Long Non-Coding RNAs in Viral Infection

Research Project

Project/Area Number 16K08803
Research InstitutionHokkaido University

Principal Investigator

Carr Michael  北海道大学, 国際連携研究教育局, 助教 (70769588)

Project Period (FY) 2016-10-21 – 2019-03-31
KeywordsVirus / Long non-coding RNAs / Flavivirus / JEV / Neuronal cells / Deep sequencing / Transcriptomics / Pathogenesis
Outline of Annual Research Achievements

We have conducted a much deeper second next-generation sequencing run of virus-infected cells employing the high-throughput NovaSeq 6000 platform. Japanese encephalitis virus (JEV) infected and uninfected SH-SY5Y neuroblastoma cells 24 hours post-infection (hpi) were examined by a paired-end 150 bp RNA-seq strategy on the NovaSeq 6000 platform (Illumina) with an output of 110 Gb and approximately 40 million reads per biological replicate (n=4 biological replicates for both the treated and untreated conditions). Bioinformatic analyses were performed with edgeR and DESeq2 software and gene ontology (GO) term analysis was employed to identify deregulated pathways. Differentially expressed targets were validated by RT-qPCR at 0 hpi, 8 hpi and 24 hpi.
We have thus determined the transcriptomic response - differentially expressed protein-coding genes and long non-coding RNA (lncRNA) transcripts - in human neuronal cells following JEV infection. This dataset provides a basis for examining the pathology associated with flavivirus replication in neurons. GO term analysis of infected and uninfected SH-SY5Y neuroblastoma cells 24 hpi showed upregulation of endoplasmic reticulum (ER) stress signalling during JEV infection. The top two GO terms were ER unfolded protein response and ER-nucleus signalling (both FDR 3.1 x 10-15) is consistent with flavivirus replication in the ER. Specific lncRNA and protein-coding genes of interest from other pathways have been investigated and demonstrated to be significantly deregulated upon JEV infection of SH-SY5Y cells.
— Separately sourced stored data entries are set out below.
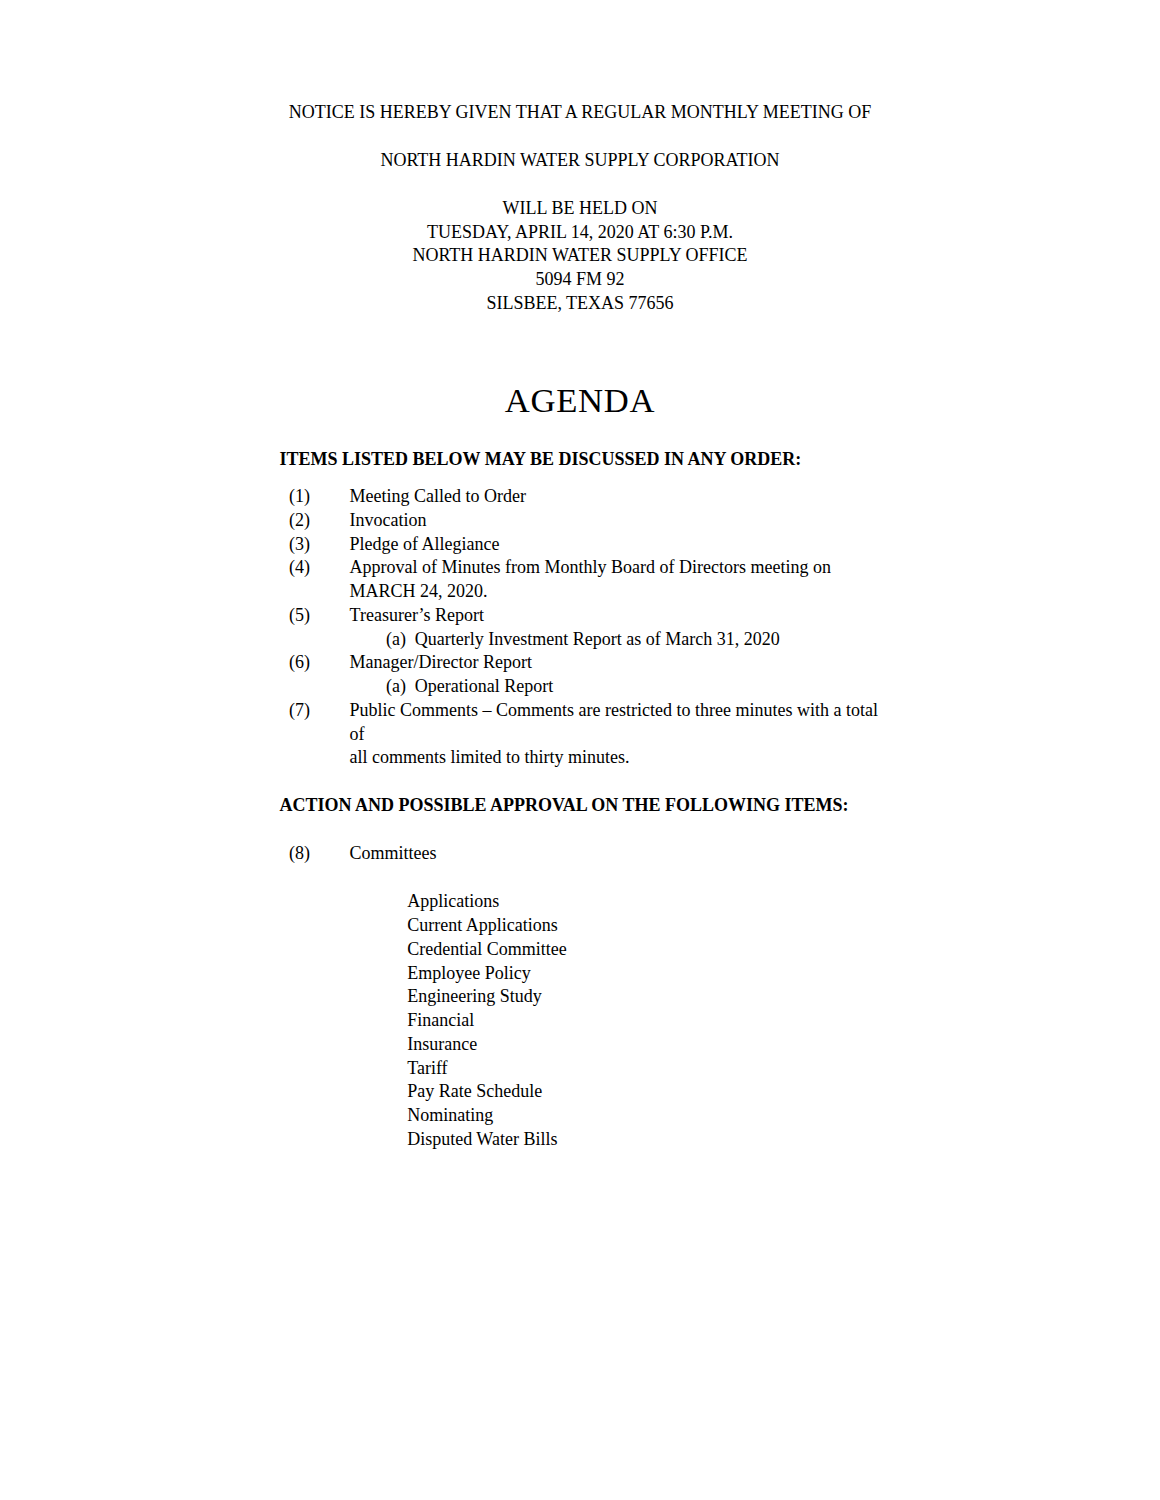NOTICE IS HEREBY GIVEN THAT A REGULAR MONTHLY MEETING OF
NORTH HARDIN WATER SUPPLY CORPORATION
WILL BE HELD ON
TUESDAY, APRIL 14, 2020 AT 6:30 P.M.
NORTH HARDIN WATER SUPPLY OFFICE
5094 FM 92
SILSBEE, TEXAS 77656
AGENDA
ITEMS LISTED BELOW MAY BE DISCUSSED IN ANY ORDER:
(1) Meeting Called to Order
(2) Invocation
(3) Pledge of Allegiance
(4) Approval of Minutes from Monthly Board of Directors meeting on MARCH 24, 2020.
(5) Treasurer’s Report
(a) Quarterly Investment Report as of March 31, 2020
(6) Manager/Director Report
(a) Operational Report
(7) Public Comments – Comments are restricted to three minutes with a total of
all comments limited to thirty minutes.
ACTION AND POSSIBLE APPROVAL ON THE FOLLOWING ITEMS:
(8) Committees
Applications
Current Applications
Credential Committee
Employee Policy
Engineering Study
Financial
Insurance
Tariff
Pay Rate Schedule
Nominating
Disputed Water Bills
Current Status of Research Progress
Current Status of Research Progress

2: Research has progressed on the whole more than it was originally planned.

Reason

In the last financial year, we have conducted our second next-generation sequencing run employing the high-throughput NovaSeq 6000 platform, with more biological replicates and with far greater sequencing depth than the previous next-generation sequencing run, i.e. 40 million reads each for four biological replicates for both the treated and untreated experimental conditions. Transcriptomic analyses indicate upregulation of ER stress signalling during JEV infection of neuronal cells in vitro. Promising candidate lncRNA and deregulated (up- and down-regulated) transcripts from other pathways are being examined for their effect once perturbed on JEV replication in neuronal cells.

Strategy for Future Research Activity

Future work will involve completing the testing of the effects of knockdown and overexpression of these up- and down-regulated candidates and further functional characterisation work to ascertain whether these transcripts are directly implicated in JEV replication in neurons. Manuscript preparation will begin before the end of the financial year for dissemination of the research findings in international peer-reviewed journals.

Causes of Carryover

In the previous financial year, access to the NovaSeq6000 platform was an important matter. This has now been resolved so that validation of the targets identified by RNA-seq to be deregulated in neurons upon JEV infection can be tested experimentally. Reagents to validate these targets will utilise the remaining funds, as planned in the original budget proposal.

Research Products

(2 results)

All 2017 Other

All Presentation (1 results) (of which Int'l Joint Research: 1 results) Remarks (1 results)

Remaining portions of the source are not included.